### Work to complete
- 1) From the page on instantiating binders, print the passage that begins at the words "In this example" and ends after "with lifetime 'a).".
- 2) According to the page on instantiating binders, what is a Binder usually instantiated with, instead of a concrete set of arguments from the user?
- 3) Pick up the page on instantiating binders after its last line and continue writing it.
══ Page extract ══
Instantiating Binders

Much like EarlyBinder, when accessing the inside of a Binder we must first discharge it by replacing the bound vars with some other value. This is for much the same reason as with EarlyBinder, types referencing parameters introduced by the Binder do not make any sense outside of that binder, for example:

fn foo<'a>(a: &'a u32) -> &'a u32 {
    a
}
fn bar<T>(a: fn(&u32) -> T) -> T {
    a(&10)
}

fn main() {
    let higher_ranked_fn_ptr = foo as for<'a> fn(&'a u32) -> &'a u32;
    let references_bound_vars = bar(higher_ranked_fn_ptr);
}

In this example we are providing an argument of type for<'a> fn(&'^0 u32) -> &'^0 u32 to bar, we do not want to allow T to be inferred to the type &'^0 u32 as it would be rather nonsensical (and likely unsound if we did not happen to ICE, main has no idea what 'a is so how would the borrow checker handle a borrow with lifetime 'a).

Unlike EarlyBinder we typically do not instantiate Binder with some concrete set of arguments from the user, i.e. ['b, 'static] as arguments to a for<'a1, 'a2> fn(&'a1 u32, &'a2 u32). Instead we usually instantiate the binder with inference variables or placeholders.

Instantiating with inference variables

We instantiate binders with inference variables when we are trying to infer a possible instantiation of the binder, e.g. calling higher ranked function pointers or attempting to use a higher ranked where-clause to prove some bound. For example, given the higher_ranked_fn_ptr from the example above, if we were to call it with &10_u32 we would:

  • Instantiate the binder with infer vars yielding a signature of fn(&'?0 u32) -> &'?0 u32)
═══
══ Information supplied ══
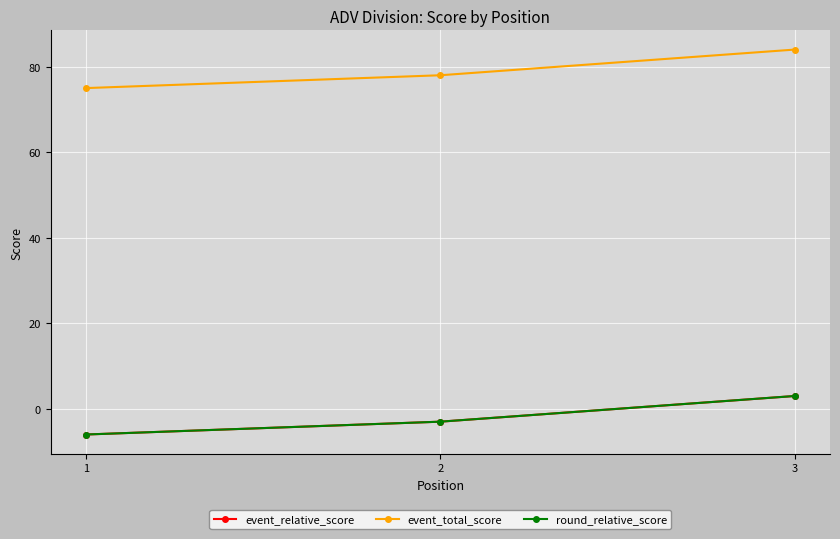

Does the chart have visible grid lines?

Yes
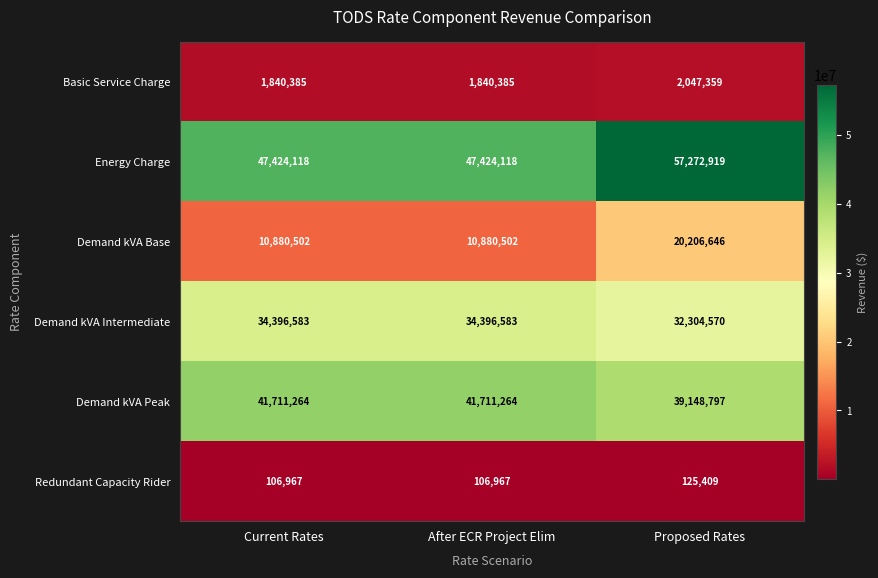

Which series has the largest range (max minus min)?

Energy Charge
═══
### Per-task outputs
- 1)
In this example we are providing an argument of type for<'a> fn(&'^0 u32) -> &'^0 u32 to bar, we do not want to allow T to be inferred to the type &'^0 u32 as it would be rather nonsensical (and likely unsound if we did not happen to ICE, main has no idea what 'a is so how would the borrow checker handle a borrow with lifetime 'a).

- 2) Inference variables or placeholders.

- 3)
  • Equate the type of the provided argument &10_u32 (&'static u32) with the type in the signature, &'?0 u32, inferring '?0 = 'static
  • The provided arguments were correct as we were successfully able to unify the types of the provided arguments with the types of the arguments in fn ptr signature

As another example of instantiating with infer vars, given some for<'a> T: Trait<'a> where-clause, if we were attempting to prove that T: Trait<'static> holds we would:

  • Instantiate the binder with infer vars yielding a where clause of T: Trait<'?0>
  • Equate the goal of T: Trait<'static> with the instantiated where clause, inferring '?0 = 'static
  • The goal holds because we were successfully able to unify T: Trait<'static> with T: Trait<'?0>

Instantiating binders with inference variables can be accomplished by using the instantiate_binder_with_fresh_vars method on InferCtxt. Binders should be instantiated with infer vars when we only care about one specific instantiation of the binder, if instead we wish to reason about all possible instantiations of the binder then placeholders should be used instead.

Instantiating with placeholders

Placeholders are very similar to Ty/ConstKind::Param/ReEarlyParam, they represent some unknown type that is only equal to itself. Ty/Const and Region all have a Placeholder variant that is comprised of a Universe and a BoundVar.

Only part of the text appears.